Texto apresentado:

= = =

Por Adalberto Luque
“Eu senti que a relevância do cidadão para a Polícia Civil é zero. Meu grau de satisfação, quando tive o notebook furtado, também foi zero”. O desabafo é do consultor de Tecnologia da Informação (T.I.) Valmir da Silva, 66 anos.
No dia 27 de janeiro de 2023 ele estacionou seu carro na Rua Thomaz Nogueira Gaia, Jardim Irajá, próximo a um lava-rápido. O notebook estava escondido e ele ficou pouco tempo pelo local. Ao voltar, encontrou o carro com o vidro do lado do passageiro quebrado e sem o computador.
Silva registrou o furto através de Boletim de Ocorrência Eletrônico. Como seu computador tinha dispositivo de localização, recebeu um possível endereço e foi à delegacia comunicar. Na Central de Polícia Judiciária (CPJ) Permanente, foi orientado a ir até a CPJ Integrada, na Avenida Independência, pois o B.O. já havia sido encaminhado para lá.
Na CPJ Integrada, uma pessoa o atendeu e disse que o delegado estava em férias e somente ele poderia receber o B.O. eletrônico e a informação do paradeiro do notebook. Dias depois Silva conseguiu nova localização. Desta vez foi até a base da Polícia Militar na Avenida Professor João Fiúsa. Foi informado que isso seria atribuição da Polícia Civil e que seria preciso mandado de busca para verificar se o notebook estaria mesmo naquele local.

= = =

Dados registrados:
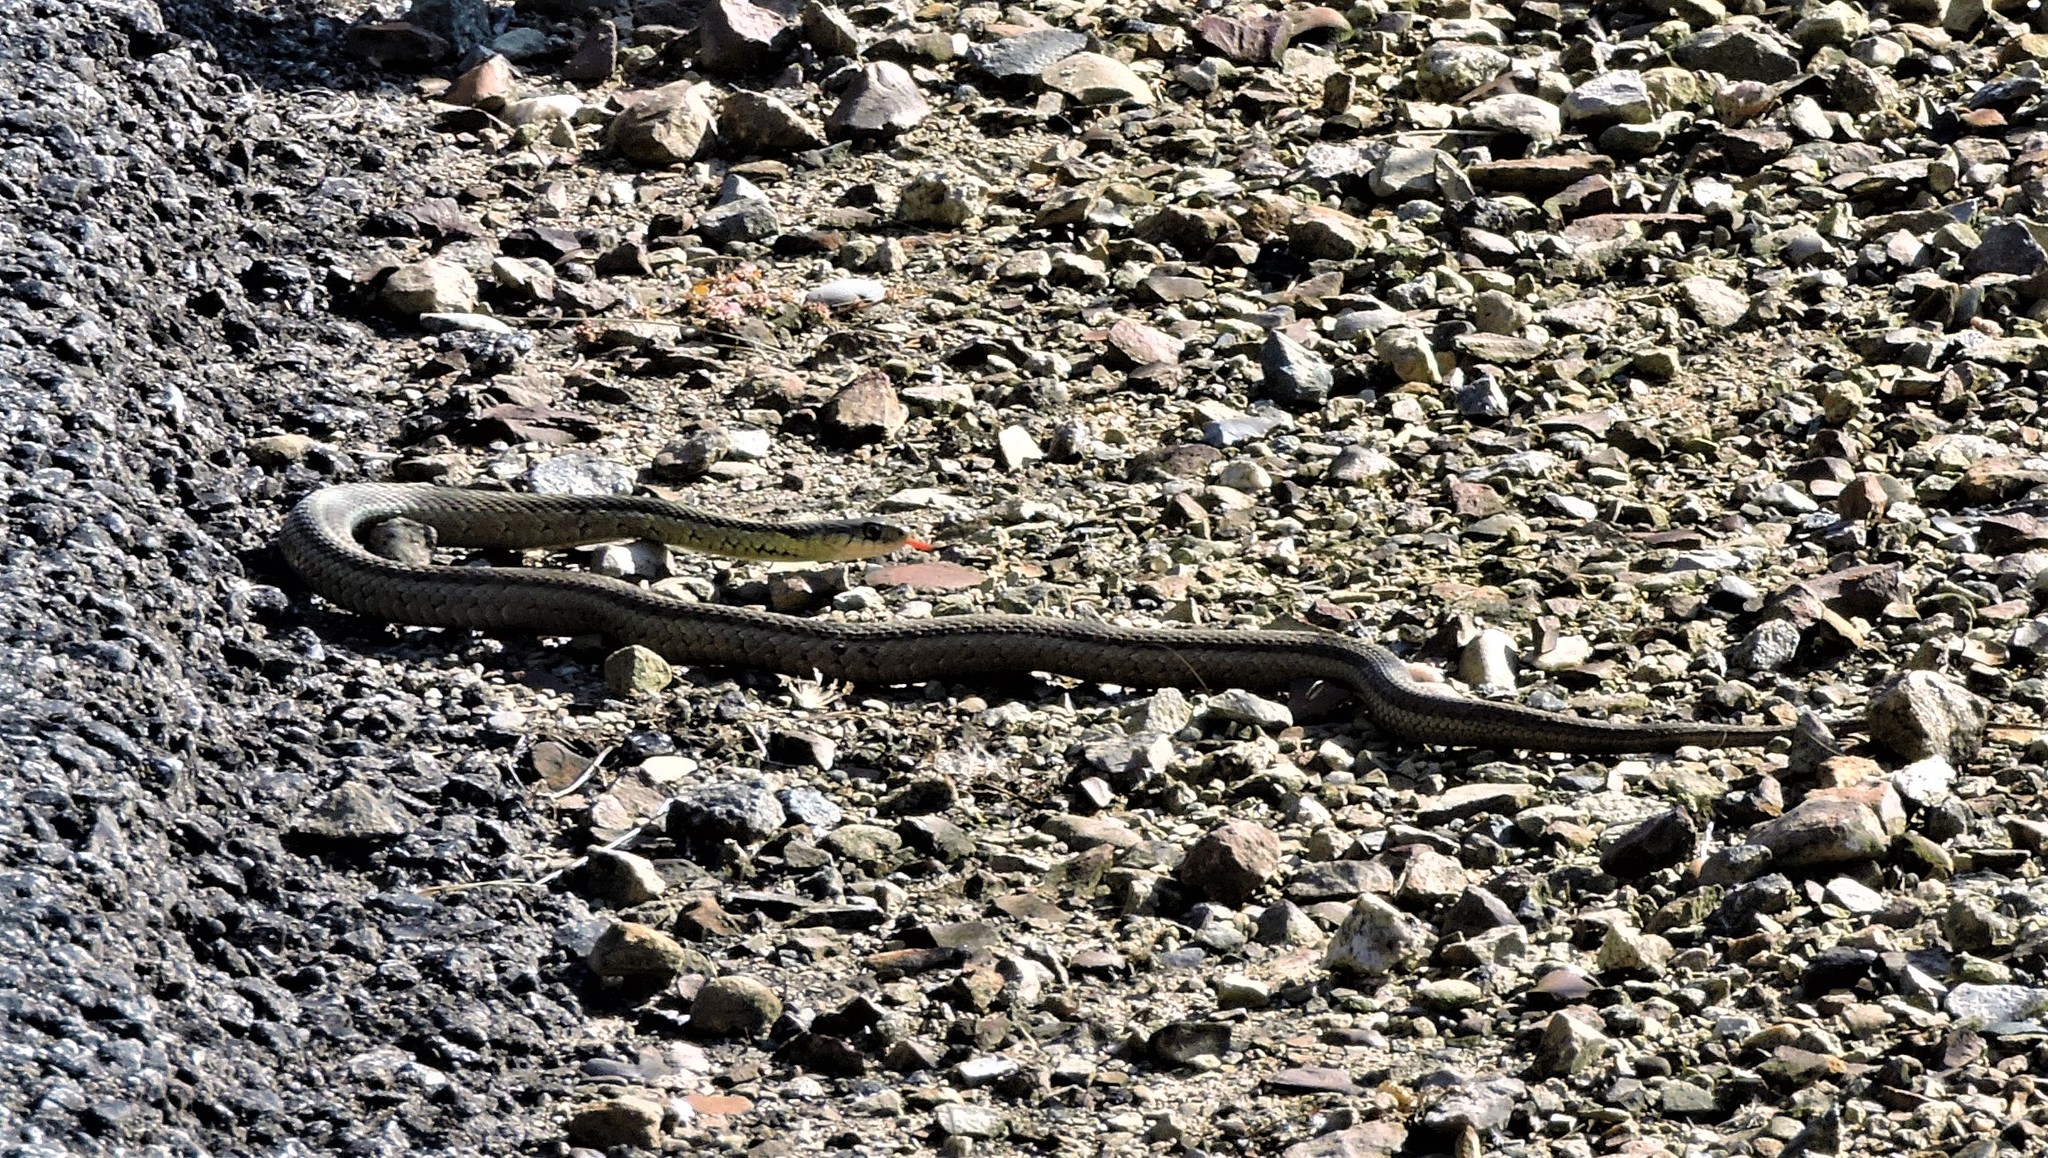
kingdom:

= = =

O que fazer:
Reescreva o trecho do texto sobre o furto do notebook que começa nas palavras "No dia 27 de" e termina depois de "encaminhado para lá.", substituindo "carro" por "veículo".

Resultado:
No dia 27 de janeiro de 2023 ele estacionou seu veículo na Rua Thomaz Nogueira Gaia, Jardim Irajá, próximo a um lava-rápido. O notebook estava escondido e ele ficou pouco tempo pelo local. Ao voltar, encontrou o veículo com o vidro do lado do passageiro quebrado e sem o computador.
Silva registrou o furto através de Boletim de Ocorrência Eletrônico. Como seu computador tinha dispositivo de localização, recebeu um possível endereço e foi à delegacia comunicar. Na Central de Polícia Judiciária (CPJ) Permanente, foi orientado a ir até a CPJ Integrada, na Avenida Independência, pois o B.O. já havia sido encaminhado para lá.